In un mondo che predica il farsi da sé e censura la fede gli oratori sembrano non avere scampo. Hanno i minuti contati. Se non i minuti, appena pochi anni. Eppure sono pieni. Questi ultimi due anni sono segnati da record semplicemente impensabili. Record nelle attività sportive degli oratori, ad esempio. Record di adesioni agli oratori estivi. Record di presenza degli adolescenti. Mi impressiona soprattutto questo fatto: il ritorno di tanti adolescenti che bussano alla porta degli oratori chiedendo di entrare e di stare, facendo gli animatori nei Grest magari, o anche no, anche di meno.

Mi impressiona la condizione di tanti adolescenti erranti che cercano un posto dove stare e qualcuno con cui stare, e qualcosa di buono da fare. Mi sembrano così lontani dall’immagine tanto predicata dell’uomo e della donna che si fanno da sé, perennemente giovane, affascinante, vincente. Li trovo così umani! Mi sembra quindi che la questione non sia tanto quali e quante chance l’oratorio abbia oggi, in questo mondo frenetico. Ma – credo – interrogarsi seriamente su cosa stiano cercando questi nostri adolescenti erranti e su dove e come sia possibile incontrarli nella loro ricerca. Una ricerca che corre su tracciati profondi, che perlopiù sfuggono alla mentalità adulta prevalente che infatti fatica ad interpretarli e preferisce descriverli come fenomeni generazionali senza soggetto: abbandono, dispersione, disagio e smarrimento. Forse oggi l’oratorio – e mi azzardo a dire: oggi più di ieri! – può essere quel luogo inaspettato in cui gli adolescenti trovano una sosta e qualcuno che ha tempo da perdere con loro per ascoltarli. Senza secondi fini.
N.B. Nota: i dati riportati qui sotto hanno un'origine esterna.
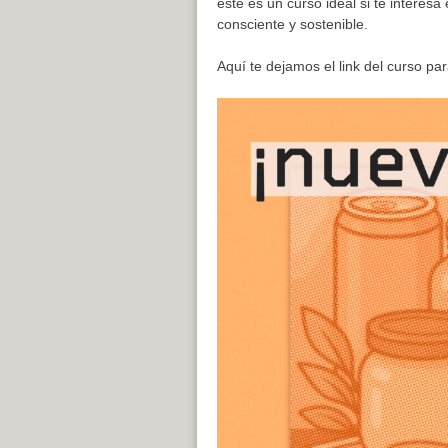
éste es un curso ideal si te interes
consciente y sostenible.
Aquí te dejamos el link del curso p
Nella tradizione della Chiesa lombarda gli oratori esistono da secoli. Perfino don Bosco venne a “scopiazzarli” e ne trasse qualche ingrediente fondamentale per la sua ricetta originale. Nel corso di questa lunga storia gli oratori hanno fatto tante cose e sono diventati molte cose. Ultimamente si sono anche strutturati e organizzati. A un certo punto si sono pensati come una casa per i giovani. Immagine potente, bellissima. Ma non del tutto libera da qualche fraintendimento, forse inevitabile. Oggi l’oratorio nel cambiamento può anche iniziare a pensarsi – e proporsi – come uno snodo da attraversare, oltre che come una casa da abitare. Come una sosta inattesa e benedetta. Un passaggio che si rivela di vitale importanza, per chi deve necessariamente attraversare i lunghi e imprevedibili percorsi della propria crescita.